# did something crazy



## haparks (Apr 12, 2006)

i have wanted the yellow majic poping corks for years--and i finally got up the nerve to pay 13.25 a piece for them --the only reason i did this is because i was in the same boat one day with a fella--he was catchin fish and i was not--i was usin the old stand by a pop-r--i was catchin nothin--he was killin them--i said what are u usin he said a yellow majic--15 bucks a piece--i said ur crazy--he said ya but im catchinum and ur not--he said try one and i did--first cast--i hooked up i was convinced--i bought 2 today and cant wait to try it---ill let u know:texasflag


----------



## Bill Fisher (Apr 12, 2006)

Freshwater Fishing General Discussion Forum ???


----------



## haparks (Apr 12, 2006)

*these are for freash water*

these are for black bass and kentucky spotted bass and any freash water fish that hits top water i bought a 1/4 ounce and a 1/2 ounce version--and they work when others dont--i have seen it with my own eyes



Bill Fisher said:


> Freshwater Fishing General Discussion Forum ???


----------



## yakfishin (Dec 8, 2005)

haparks, 
you should know better than to post an informative post where peolple will read it.  
Dang internet police got notten better to do. Thanks for the information and let us know how it goes. I got 14 bucks burning a whole in my pocket.
Yakfishin


----------



## Whitebassfisher (May 4, 2007)

After looking it up, I see why you compared it to the Pop-R, it looks similar to me. I guess it would work well on schooling whites.

http://yellowmagiclures.com/


----------



## haparks (Apr 12, 2006)

*i have never heard*

i have never heard of whites hitting topwater--not to say they wont i just have never experianced it--this is mainly for black bass and kentucky spotted bass--i would never in my right mind pay that kind of money for a freash water lure if i had not seen it with my own eyes



Whitebassfisher said:


> After looking it up, I see why you compared it to the Pop-R, it looks similar to me.

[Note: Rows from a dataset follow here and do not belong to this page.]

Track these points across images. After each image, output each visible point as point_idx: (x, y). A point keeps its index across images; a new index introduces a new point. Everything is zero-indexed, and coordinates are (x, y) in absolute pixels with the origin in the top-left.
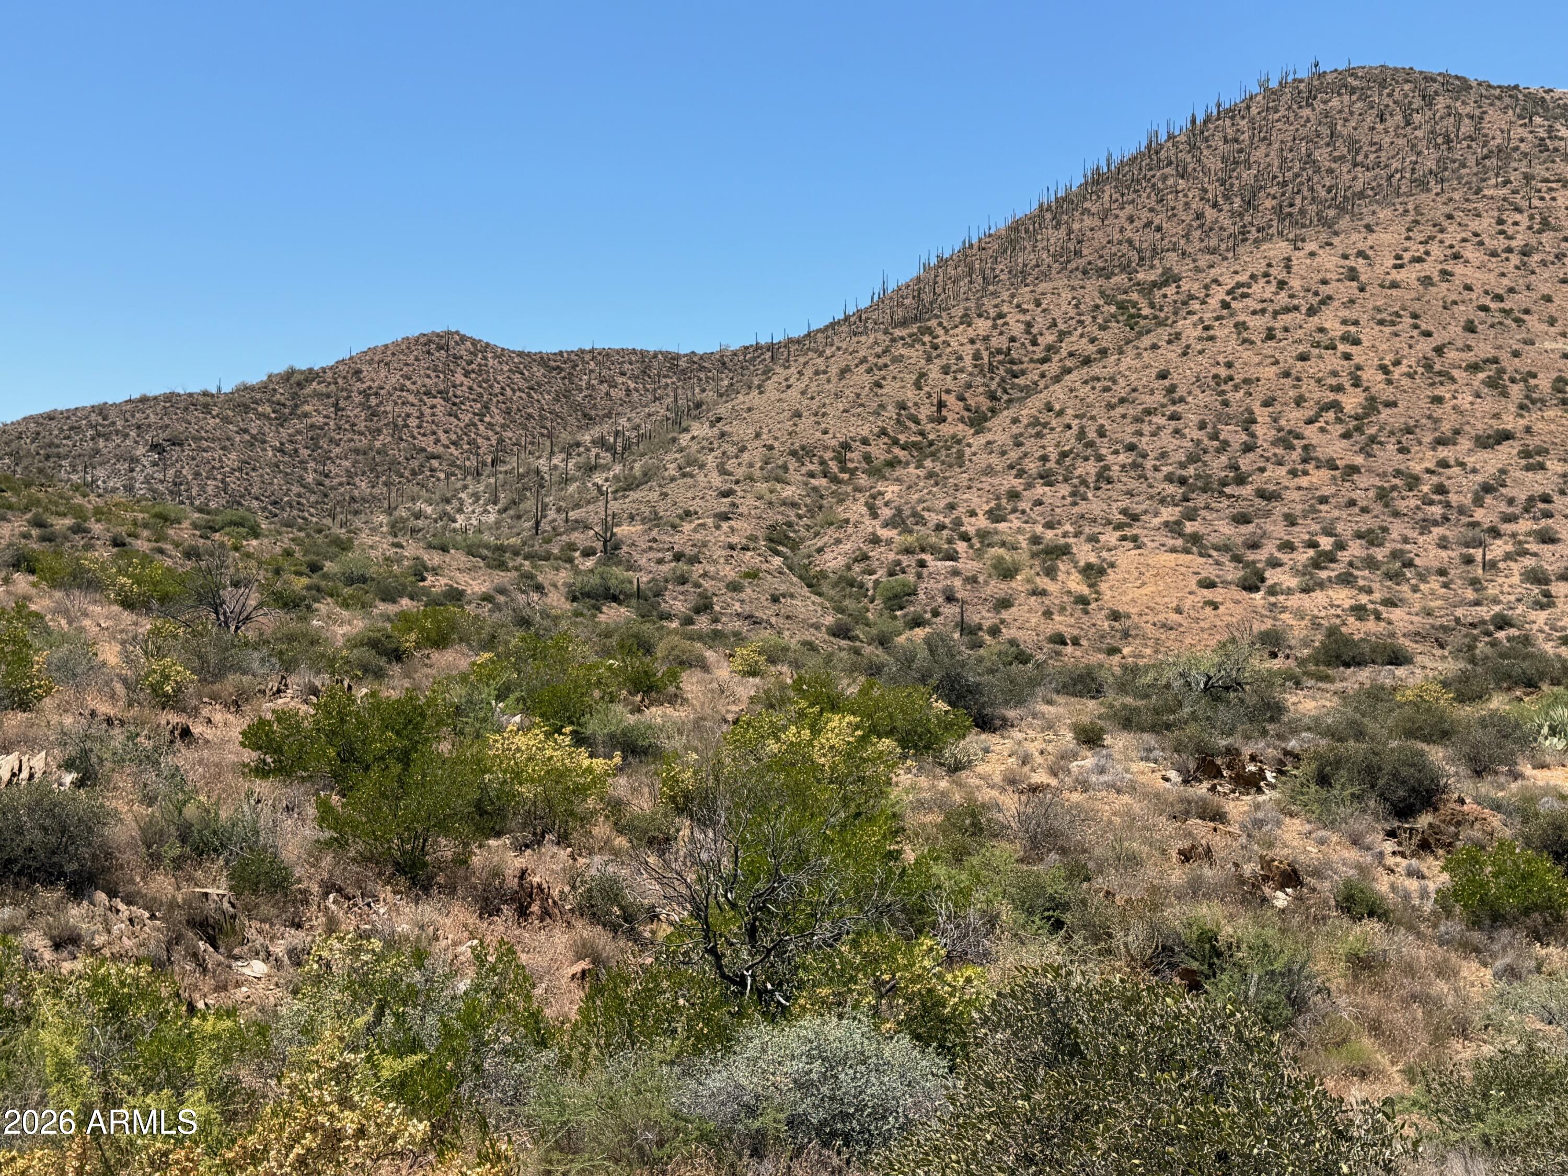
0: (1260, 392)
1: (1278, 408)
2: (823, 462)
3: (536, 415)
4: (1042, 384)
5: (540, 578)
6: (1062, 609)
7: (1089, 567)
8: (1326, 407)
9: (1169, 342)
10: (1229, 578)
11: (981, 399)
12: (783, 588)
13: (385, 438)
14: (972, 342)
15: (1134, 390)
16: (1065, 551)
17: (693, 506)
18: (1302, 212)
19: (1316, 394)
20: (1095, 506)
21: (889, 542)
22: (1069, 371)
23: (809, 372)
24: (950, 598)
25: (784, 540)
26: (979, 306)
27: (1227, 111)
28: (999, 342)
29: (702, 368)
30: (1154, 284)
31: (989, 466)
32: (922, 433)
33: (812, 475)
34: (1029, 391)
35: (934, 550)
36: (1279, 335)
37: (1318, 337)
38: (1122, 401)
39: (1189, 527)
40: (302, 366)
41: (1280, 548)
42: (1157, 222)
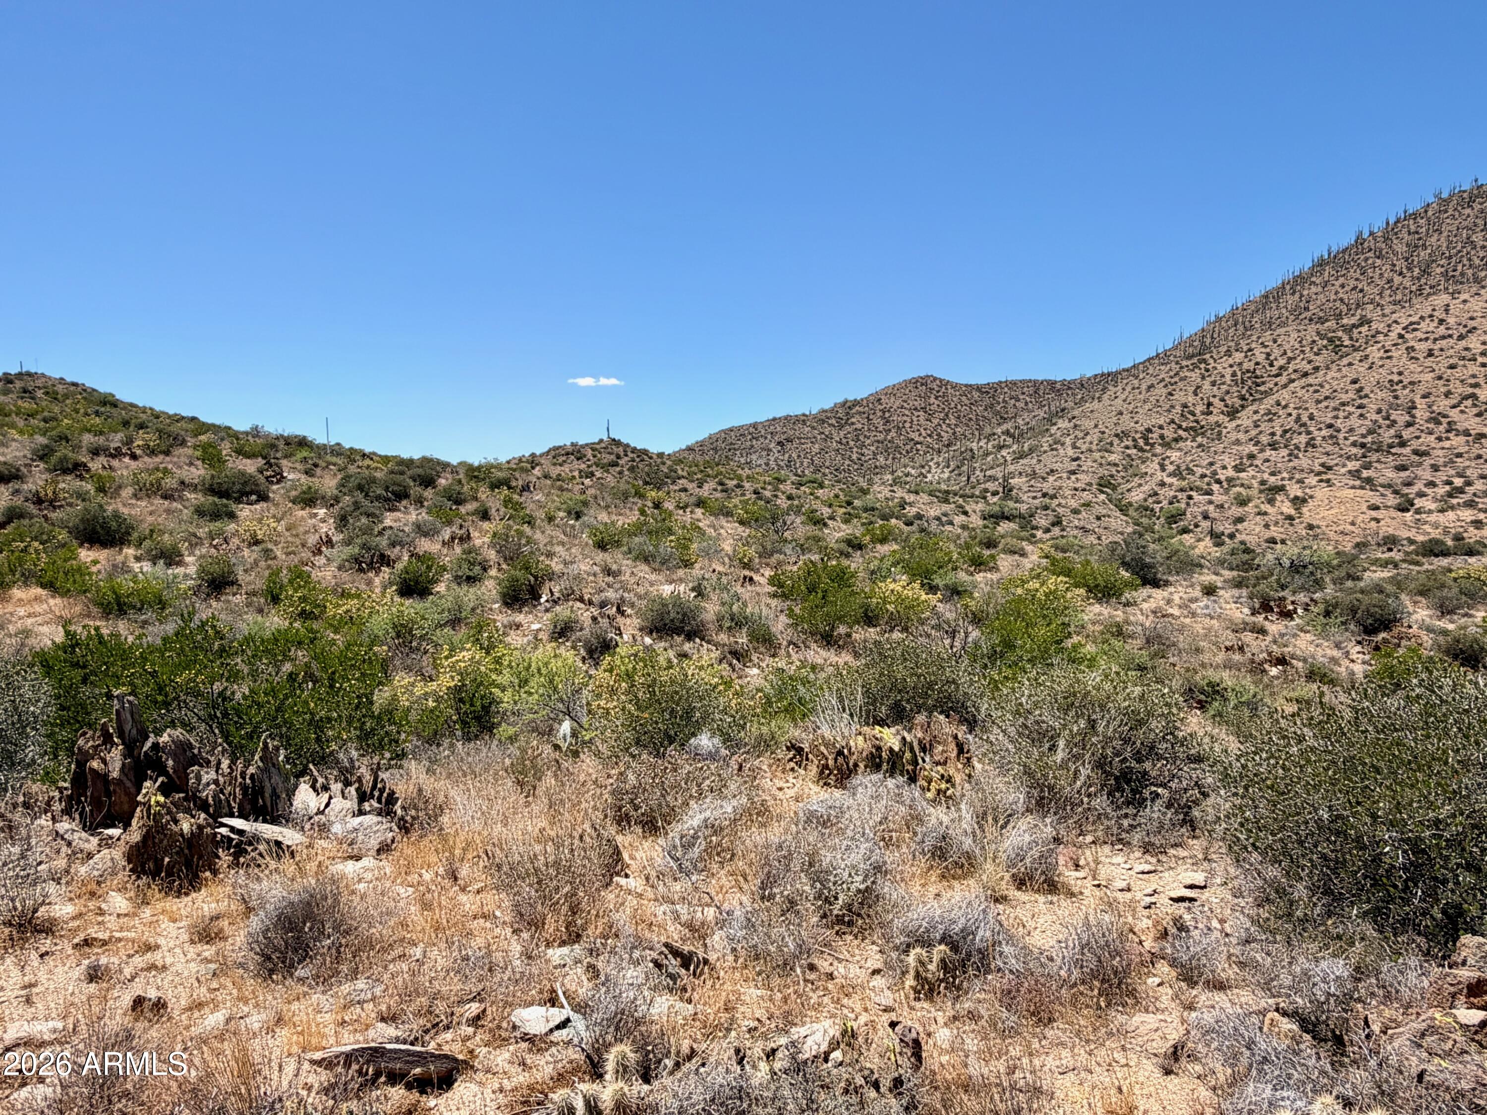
0: (1421, 389)
1: (1432, 398)
2: (1134, 440)
3: (974, 418)
4: (1275, 389)
5: (967, 508)
6: (1276, 523)
7: (1296, 498)
8: (1466, 398)
9: (1361, 361)
10: (1389, 504)
11: (1236, 400)
12: (1104, 512)
13: (893, 434)
14: (1231, 366)
15: (1335, 391)
16: (1281, 489)
17: (1055, 466)
18: (1462, 274)
19: (1460, 390)
20: (1304, 462)
21: (1171, 485)
22: (1293, 381)
23: (1129, 388)
24: (1206, 517)
25: (1109, 485)
26: (1237, 344)
27: (1410, 215)
28: (1251, 366)
29: (1069, 388)
30: (1354, 326)
31: (1237, 440)
32: (1197, 422)
33: (1127, 447)
34: (1267, 394)
35: (1198, 489)
36: (1436, 353)
37: (1464, 353)
38: (1326, 398)
39: (1365, 474)
40: (851, 398)
41: (1426, 485)
42: (1360, 286)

I guess it would work well on schooling whites.
> 
> http://yellowmagiclures.com/


----------



## Whitebassfisher (May 4, 2007)

After the whites have headed back downstream to the lake they will hit on top occasionally. A big school will have a bunch of shad driven to the surface and it's just a frenzy. It's such a frenzy, that I probably don't need an expensive lure such as the YellowMagic to get them to hit. The pic below does not do the action justice. I have experimented in such cases, and the Rat-L-Trap is hard to beat.


----------



## deebo (May 22, 2004)

We catch a lot of whites on topwaters at somerville. Early and late off main lake points in April/May You will see them boiling the water and you can hammer them on tops. Some of my favorite fishing.


----------



## Richlyn Concepts (May 12, 2006)

You can catch whites on topwaters all day long below Livingston dam. Especially when there is an overcast sky. Clear or chrome topwaters work really well.



haparks said:


> i have never heard of whites hitting topwater--not to say they wont i just have never experianced it--this is mainly for black bass and kentucky spotted bass--i would never in my right mind pay that kind of money for a freash water lure if i had not seen it with my own eyes


----------



## haparks (Apr 12, 2006)

i look forward to finding these schools one day on my new $13.25 top water yellow majic


----------



## OL' LUNGBUSTER (Mar 3, 2008)

I agree with whitebassfisher, the whites are so agressive when hitting the schools of shad, they'll hit just about anything that flashes and/or resembles a baitfish. So you don't really need to spend that money if you don't have too.


----------



## haparks (Apr 12, 2006)

cool ---i bought this lure for the times when they will not hit any thing else --i saw it with my own eyes they would hit nothin xcept this lure


----------



## Whitebassfisher (May 4, 2007)

Like I said, even though they are hitting on top, a Rat-L-Trap in such circumstances is hard to beat. I think what you witnessed is because in general black bass can be a lot more finicky that whites.


----------



## Dead Wait (Mar 8, 2005)

haparks said:


> i have wanted the yellow majic poping corks for years--and i finally got up the nerve to pay 13.25 a piece for them --the only reason i did this is because i was in the same boat one day with a fella--he was catchin fish and i was not--i was usin the old stand by a pop-r--i was catchin nothin--he was killin them--i said what are u usin he said a yellow majic--15 bucks a piece--i said ur crazy--he said ya but im catchinum and ur not--he said try one and i did--first cast--i hooked up i was convinced--i bought 2 today and cant wait to try it---ill let u know:texasflag


 Not to bust any chop's here. I just want to see a picture of the 15.00 popping cork you are refering to. All i'm seeing is a 15.00 glorified Pop R. Did I miss something or is there an actual Popping Cork? Just curious.


----------



## haparks (Apr 12, 2006)

*yep*

punch in yellow majic fishing lure and hit images an ull see it--



Dead Wait said:


> Not to bust any chop's here. I just want to see a picture of the 15.00 popping cork you are refering to. All i'm seeing is a 15.00 glorified Pop R. Did I miss something or is there an actual Popping Cork? Just curious.


----------



## haparks (Apr 12, 2006)

*here it is*

2 sizes many colors



Dead Wait said:


> Not to bust any chop's here. I just want to see a picture of the 15.00 popping cork you are refering to. All i'm seeing is a 15.00 glorified Pop R. Did I miss something or is there an actual Popping Cork? Just curious.


----------